Medical Wire Assemblies,Medical Alligator Clip Cable,Medical Cable Assembly,Medical Wire Harness,Medical Cable ETOP WIREHARNESS LIMITED , https://www.etopwireharness.com
The active and passive modules cooperate with each other to complete the safety design of the project. The following sections describe the common security policies.
RSA is an asymmetric encryption technology that, when used in conjunction with digital signature technology, can authenticate the legitimacy of related data.
The above picture is the content required to generate image using sdk14.1. If the key file needs to be generated, fill in the file name of the key file in the key file line, select the storage medium in the key store, and fill in the device name selected in the project. Xc7z020, if you fill in the error here will affect the impact programming.
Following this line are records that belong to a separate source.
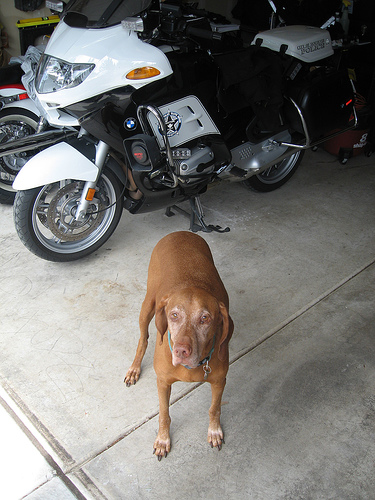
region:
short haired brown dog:
[118, 226, 273, 468]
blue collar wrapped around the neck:
[160, 330, 220, 377]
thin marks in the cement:
[30, 324, 104, 410]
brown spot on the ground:
[72, 271, 135, 322]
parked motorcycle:
[15, 12, 354, 263]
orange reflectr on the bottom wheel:
[84, 185, 98, 204]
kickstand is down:
[181, 193, 232, 233]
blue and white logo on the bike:
[121, 113, 139, 133]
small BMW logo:
[119, 116, 144, 133]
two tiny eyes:
[163, 307, 214, 324]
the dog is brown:
[133, 213, 294, 471]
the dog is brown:
[134, 328, 211, 477]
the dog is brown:
[181, 315, 242, 495]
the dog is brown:
[128, 225, 198, 458]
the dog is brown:
[141, 270, 235, 495]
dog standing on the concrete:
[96, 230, 276, 467]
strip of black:
[0, 399, 87, 498]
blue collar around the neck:
[164, 330, 226, 382]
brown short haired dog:
[101, 226, 271, 466]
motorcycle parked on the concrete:
[9, 12, 315, 260]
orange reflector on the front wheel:
[79, 187, 100, 199]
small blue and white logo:
[121, 112, 139, 132]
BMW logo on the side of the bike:
[119, 113, 138, 131]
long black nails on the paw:
[150, 447, 172, 463]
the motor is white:
[33, 20, 176, 181]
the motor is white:
[23, 41, 224, 295]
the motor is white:
[39, 19, 254, 485]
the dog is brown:
[121, 271, 222, 417]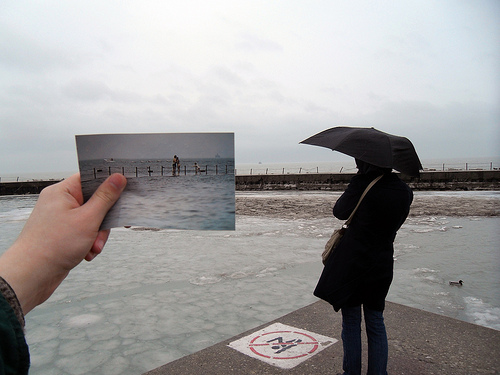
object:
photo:
[70, 130, 237, 234]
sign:
[224, 320, 337, 370]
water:
[0, 184, 499, 375]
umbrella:
[299, 126, 424, 182]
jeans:
[337, 298, 388, 374]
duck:
[446, 279, 464, 288]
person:
[171, 153, 176, 176]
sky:
[0, 1, 497, 178]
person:
[310, 152, 414, 372]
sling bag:
[319, 172, 386, 264]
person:
[1, 170, 128, 374]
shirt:
[309, 170, 416, 311]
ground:
[140, 288, 499, 374]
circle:
[248, 327, 320, 360]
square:
[226, 321, 336, 372]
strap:
[341, 175, 381, 233]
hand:
[9, 169, 129, 273]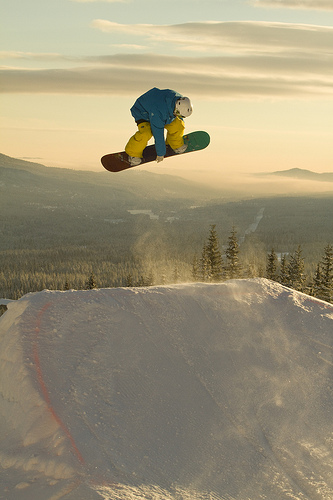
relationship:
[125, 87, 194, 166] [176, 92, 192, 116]
boy has helmet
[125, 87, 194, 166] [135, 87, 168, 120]
boy has coat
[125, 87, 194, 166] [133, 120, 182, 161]
boy has pants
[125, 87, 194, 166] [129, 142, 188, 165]
boy has shoes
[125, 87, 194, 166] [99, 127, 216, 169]
boy holding board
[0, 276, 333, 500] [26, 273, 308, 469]
snow on ramp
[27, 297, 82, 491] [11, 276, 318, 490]
line painted on ramp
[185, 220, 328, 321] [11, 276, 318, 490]
trees behind ramp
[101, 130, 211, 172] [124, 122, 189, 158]
board wearing pants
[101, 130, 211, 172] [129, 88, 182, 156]
board wearing coat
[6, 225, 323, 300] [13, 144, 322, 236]
valley below mountains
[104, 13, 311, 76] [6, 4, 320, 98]
clouds in sky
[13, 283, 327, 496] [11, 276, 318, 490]
snow formed on ramp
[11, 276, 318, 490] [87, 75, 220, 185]
ramp for snowboarders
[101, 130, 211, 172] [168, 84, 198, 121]
board wearing helmet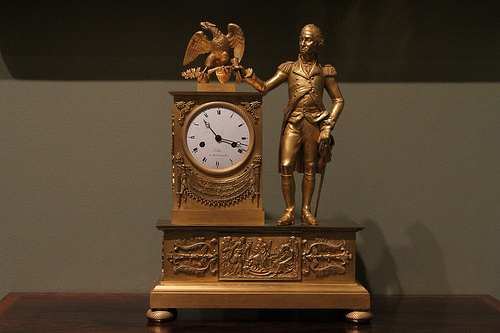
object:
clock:
[183, 101, 248, 179]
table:
[1, 291, 499, 332]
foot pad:
[144, 308, 173, 320]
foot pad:
[344, 310, 374, 320]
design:
[165, 236, 218, 277]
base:
[149, 226, 371, 310]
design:
[216, 231, 301, 281]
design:
[301, 238, 354, 280]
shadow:
[367, 226, 400, 296]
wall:
[0, 82, 499, 294]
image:
[240, 22, 345, 226]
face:
[186, 108, 251, 170]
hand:
[203, 119, 223, 142]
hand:
[214, 135, 249, 147]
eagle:
[181, 21, 244, 80]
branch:
[183, 67, 238, 78]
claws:
[204, 74, 207, 77]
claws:
[222, 67, 224, 71]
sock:
[281, 175, 296, 211]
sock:
[301, 174, 316, 206]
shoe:
[276, 213, 295, 226]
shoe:
[300, 211, 318, 226]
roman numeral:
[216, 109, 222, 115]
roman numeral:
[238, 123, 244, 127]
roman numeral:
[237, 148, 243, 153]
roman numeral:
[200, 157, 208, 164]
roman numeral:
[188, 135, 195, 139]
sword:
[312, 139, 331, 218]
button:
[311, 77, 314, 80]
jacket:
[244, 53, 345, 174]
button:
[307, 80, 311, 82]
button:
[309, 86, 312, 88]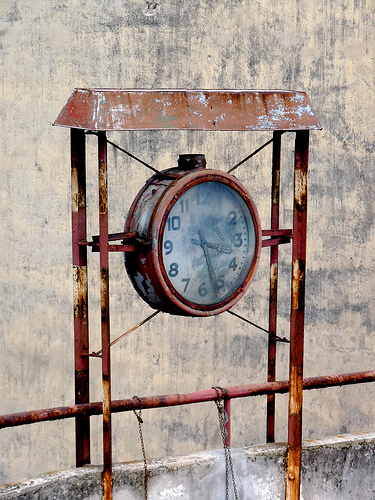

The key to AES encryption is the protection of the key. ZYNQ provides two kinds of security methods. BBRAM and eFUSE, BBRAM is more secure, but the maintenance is slightly complicated. The efuse fuse storage method may be physically cracked, but this also requires a considerable technical background. And special equipment is available. Therefore, considering various factors, choose EFUSE mode to save the AES key file.
At the same time, because the JTAG port has certain security risks, it may be called by the person who is proficient in the device and related background knowledge to read the KEY file, so the JTAG port is permanently closed after the product is finalized.